The following program computes the upper and lower cumulative distribution functions for the standard normal distribution at
.#include <stdio.h>
#include <gsl/gsl_cdf.h>
int
main (void)
{
double P, Q;
double x = 2.0;
P = gsl_cdf_ugaussian_P (x);
printf ("prob(x < %f) = %f\n", x, P);
Q = gsl_cdf_ugaussian_Q (x);
printf ("prob(x > %f) = %f\n", x, Q);
x = gsl_cdf_ugaussian_Pinv (P);
printf ("Pinv(%f) = %f\n", P, x);
x = gsl_cdf_ugaussian_Qinv (Q);
printf ("Qinv(%f) = %f\n", Q, x);
return 0;
}
Here is the output of the program,
prob(x < 2.000000) = 0.977250
prob(x > 2.000000) = 0.022750
Pinv(0.977250) = 2.000000
Qinv(0.022750) = 2.000000
References and Further Reading¶
For an encyclopaedic coverage of the subject readers are advised to consult the book “Non-Uniform Random Variate Generation” by Luc Devroye. It covers every imaginable distribution and provides hundreds of algorithms.
- Luc Devroye, “Non-Uniform Random Variate Generation”, Springer-Verlag, ISBN 0-387-96305-7. Available online at http://cg.scs.carleton.ca/~luc/rnbookindex.html.
The subject of random variate generation is also reviewed by Knuth, who describes algorithms for all the major distributions.
- Donald E. Knuth, “The Art of Computer Programming: Seminumerical Algorithms” (Vol 2, 3rd Ed, 1997), Addison-Wesley, ISBN 0201896842.
The Particle Data Group provides a short review of techniques for generating distributions of random numbers in the “Monte Carlo” section of its Annual Review of Particle Physics.
- Review of Particle Properties, R.M. Barnett et al., Physical Review D54, 1 (1996) http://pdg.lbl.gov/.
The Review of Particle Physics is available online in postscript and pdf format.
An overview of methods used to compute cumulative distribution functions can be found in Statistical Computing by W.J. Kennedy and J.E. Gentle.
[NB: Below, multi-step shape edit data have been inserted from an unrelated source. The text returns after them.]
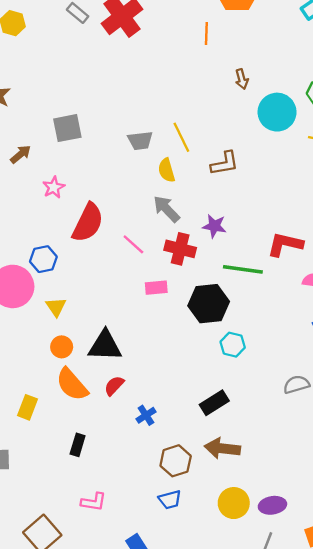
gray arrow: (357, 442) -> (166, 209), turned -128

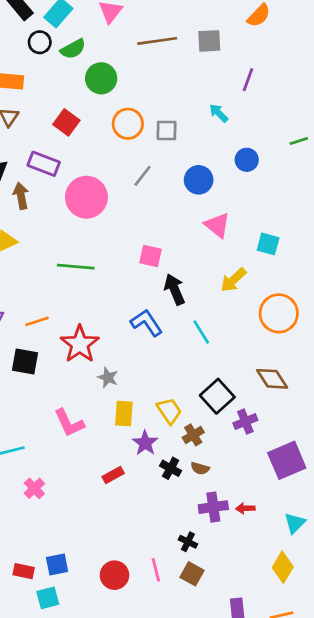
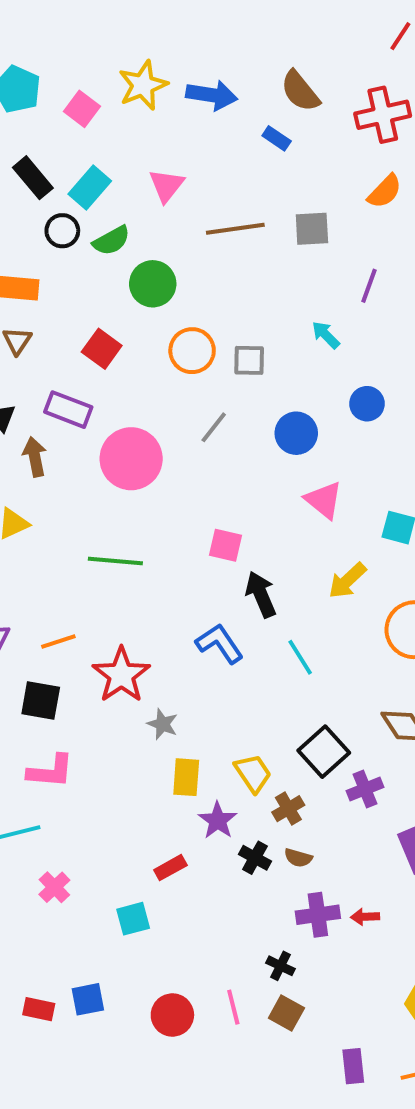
pink L-shape: (69, 423) -> (51, 771), moved, turned -60
cyan square: (48, 598) -> (133, 919), moved

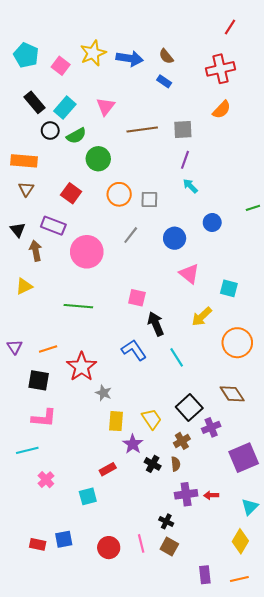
brown semicircle: (300, 91) -> (166, 56), moved, size x0.7
purple line: (369, 286) -> (185, 160), moved
brown cross: (288, 809) -> (182, 441), moved
brown semicircle: (298, 858) -> (176, 464), turned -112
Another general reference is Elements of Statistical Computing by R.A. Thisted.
- William E. Kennedy and James E. Gentle, Statistical Computing (1980), Marcel Dekker, ISBN 0-8247-6898-1.
- Ronald A. Thisted, Elements of Statistical Computing (1988), Chapman & Hall, ISBN 0-412-01371-1.
The cumulative distribution functions for the Gaussian distribution are based on the following papers,
- Rational Chebyshev Approximations Using Linear Equations, W.J. Cody, W. Fraser, J.F. Hart. Numerische Mathematik 12, 242–251 (1968).
- Rational Chebyshev Approximations for the Error Function, W.J. Cody. Mathematics of Computation 23, n107, 631–637 (July 1969).